Öncelikle, Suriye’de yaşananların bir Amerikan ve Siyonist ortak planının ürünü olduğundan şüphe edilmemelidir. Ana faktör, asıl komplocu, asıl planlayıcı, karar merkezi Amerika ve Siyonist rejimdir. Bu konuda elimizde birtakım kanıtlar bulunmaktadır; bu kanıtlar, insanın şüphe duymasına yer bırakmamaktadır.
Bu olaylardan biri, onların bu meseleye yönelik davranışlarıdır. Örneğin, bir ülkede, hatta siz o ülkenin hükümetiyle hemfikir olmasanız bile, bir savaş meydana geliyor ve iki grup birbirine saldırıyor. Bu tür olaylar her yerde olabilir. Peki siz neden müdahil oluyorsunuz? Gelen bilgilere göre, Siyonist rejim Suriye’de üç yüzün üzerinde noktayı bombalamış! Neden? Eğer bu olaya dahil değilseniz ve olayın planı size ait değilse, o zaman oturup izleyin. İki grup birbiriyle savaşıyor. Sizin bu savaşa müdahale edip üç yüzün üzerinde noktayı bombalamanızın amacı nedir?
Amerikalılar da kendileri açıkladı—tabii bu sayı dünden önceydi, belki daha fazlası da olmuştur—yetmiş beş noktayı bombaladıklarını söylediler! Üstelik bombaladıkları bu noktaların bir kısmı Suriye’nin altyapı merkezleriydi; öyle kolayca inşa edilemeyecek, büyük emek gerektiren yerlerdi. Örneğin, havaalanları, araştırma merkezleri ve bilim insanlarının yetiştiği yerler gibi. Bunlar bir ülke için kolayca elde edilebilecek şeyler değildir. Peki, neden Siyonist rejim ve Amerika bu olaya dahil oldular, savaşın bir tarafı oldular ve ülkeyi bombalamaya başladılar? Üç yüz dört yüz noktayı bombalamak küçümsenecek bir şey değildir.

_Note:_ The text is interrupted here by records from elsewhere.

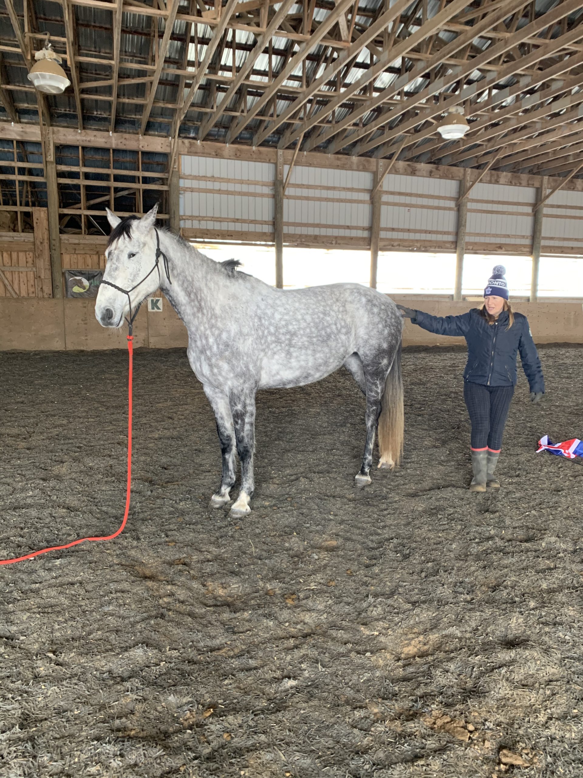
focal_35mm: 26
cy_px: 389
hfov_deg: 53.1
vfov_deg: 67.3
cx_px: 292
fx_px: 584
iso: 250
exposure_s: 1/60
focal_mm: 4.25
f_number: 1.8
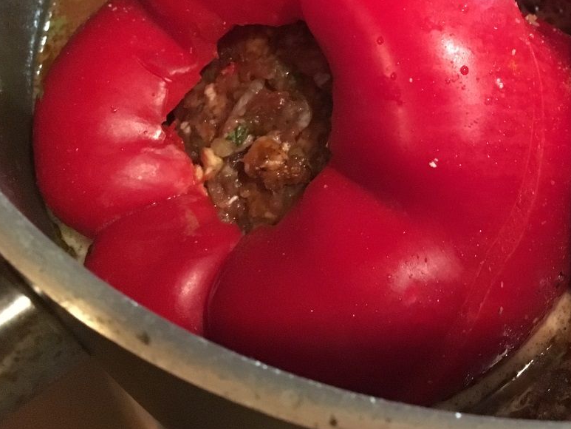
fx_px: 990
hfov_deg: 29.9
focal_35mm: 60
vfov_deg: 23.4
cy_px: 4
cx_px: 575
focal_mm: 4.15
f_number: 2.2
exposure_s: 1/17
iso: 320
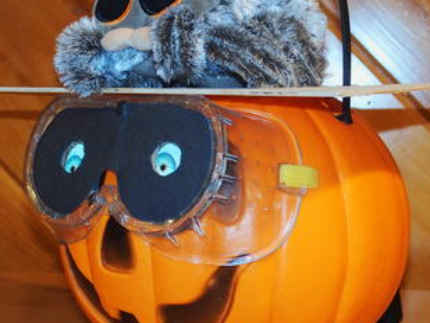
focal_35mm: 83
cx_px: 156
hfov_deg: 23.5
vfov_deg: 17.8
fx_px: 1031
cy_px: 134
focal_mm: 12
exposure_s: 1/50
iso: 400
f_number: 2.8
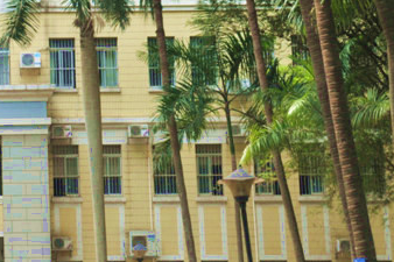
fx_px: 1586
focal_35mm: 145
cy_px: 43
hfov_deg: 13.6
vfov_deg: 9.4
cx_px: -134
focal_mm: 50
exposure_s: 1/4000
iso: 640
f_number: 4
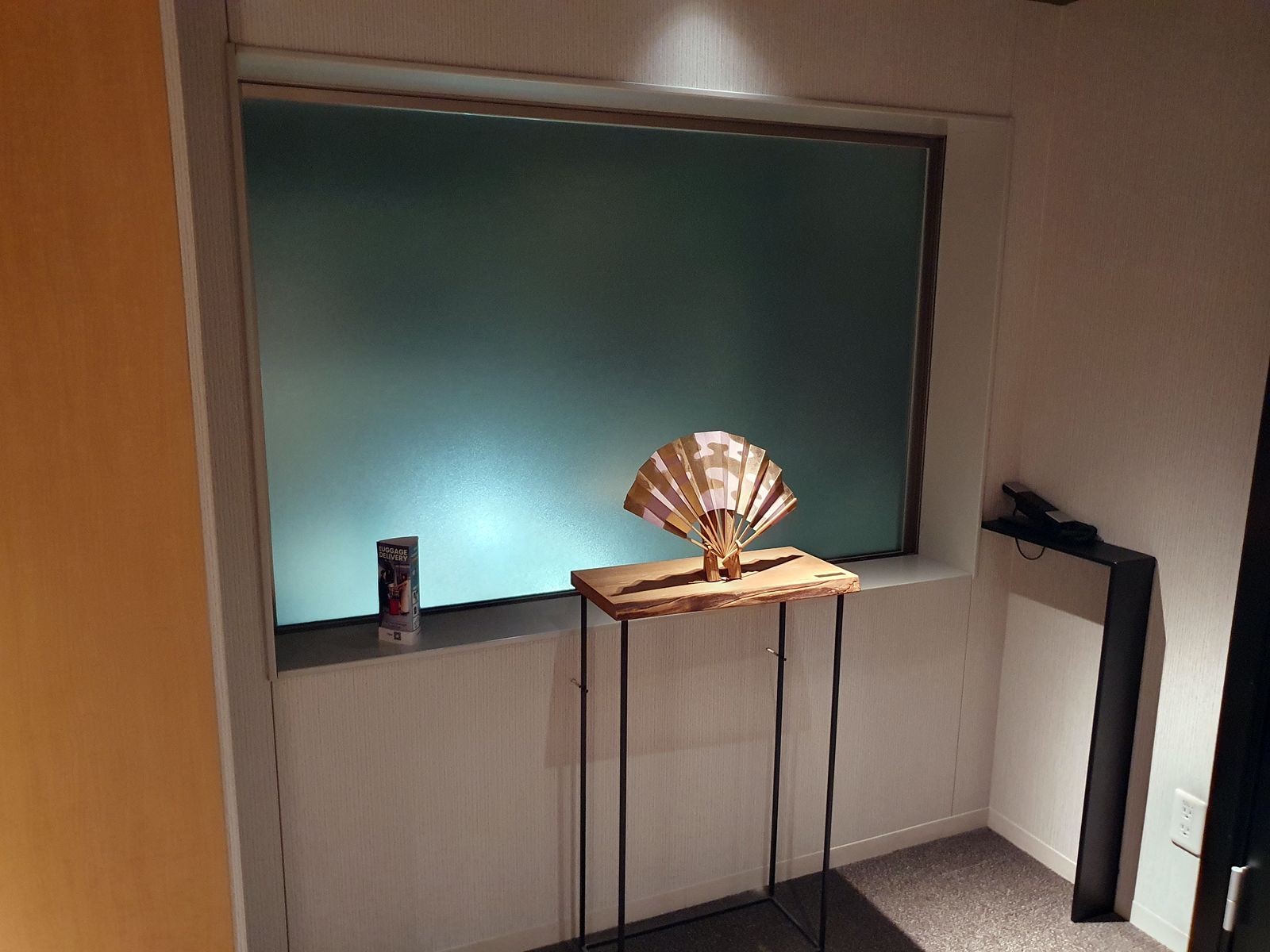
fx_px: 954
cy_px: 476
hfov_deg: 67.3
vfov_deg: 53.1
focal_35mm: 26
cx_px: 635
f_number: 1.5
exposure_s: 1/40
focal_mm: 4.32
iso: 640
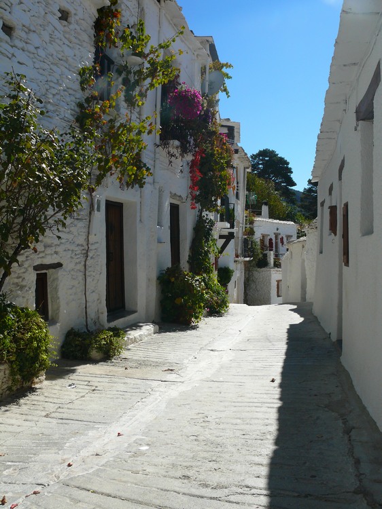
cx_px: 191
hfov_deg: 40.7
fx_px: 515
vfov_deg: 52.6
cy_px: 254
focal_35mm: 35
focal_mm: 7.4
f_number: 5.6
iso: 100
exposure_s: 1/200
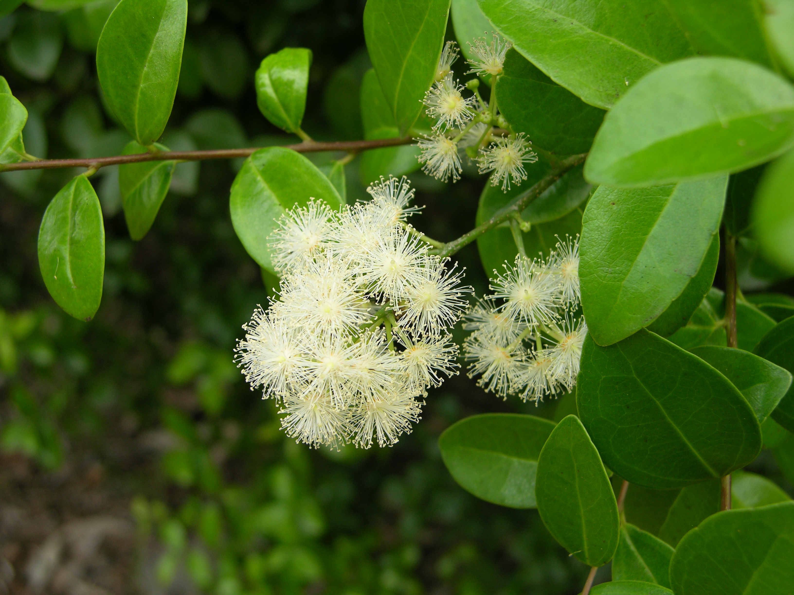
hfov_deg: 35.5
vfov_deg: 27.0
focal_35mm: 54
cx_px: 397
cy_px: 298
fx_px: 1239
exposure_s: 1/77.8
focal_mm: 13.7
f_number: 3.5
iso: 50
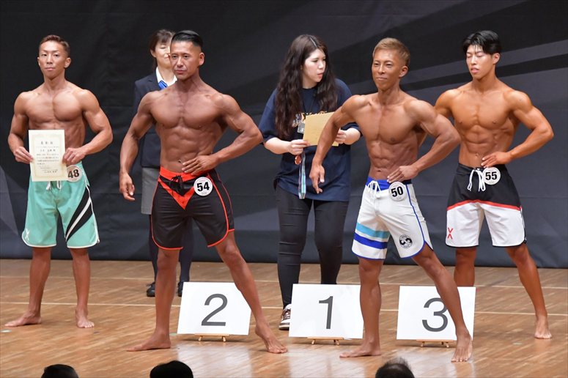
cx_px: 284
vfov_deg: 5.1
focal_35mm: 270
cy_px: 189
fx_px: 4258
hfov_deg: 7.6
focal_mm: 180
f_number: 5.6
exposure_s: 1/400
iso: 8000
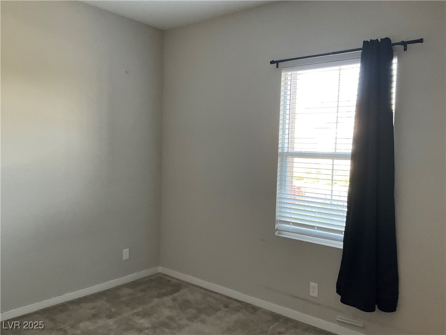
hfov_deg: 61.7
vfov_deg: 48.2
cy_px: 168
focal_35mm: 29
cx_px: 223
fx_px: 374
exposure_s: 1/60
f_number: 1.8
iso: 200
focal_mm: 3
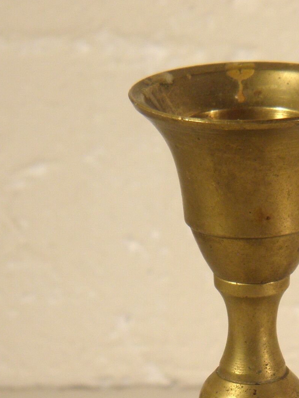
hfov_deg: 7.6
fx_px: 2234
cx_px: 267
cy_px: 475
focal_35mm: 194
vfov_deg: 10.0
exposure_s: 1/50
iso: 100
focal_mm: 14.3
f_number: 4.4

Siyonist rejim bunun yanı sıra Suriye topraklarını işgal etti; tanklarını Şam’a kadar yaklaştırdı. Yıllardır ellerinde tuttukları, Şam’a ait olan Golan bölgesinin yanı sıra şimdi de diğer bölgeleri ele geçirmeye başladılar. Amerika, Avrupa ve dünyanın diğer ülkelerinde bu tür olaylar karşısında bir metre ya da on metre toprağa bile hassasiyet gösteren hükümetler ise sadece sessiz kalmıyor, itiraz da etmiyor, hatta destek veriyorlar. Bu olayın arkasında onların olduğunu anlamak zor değil.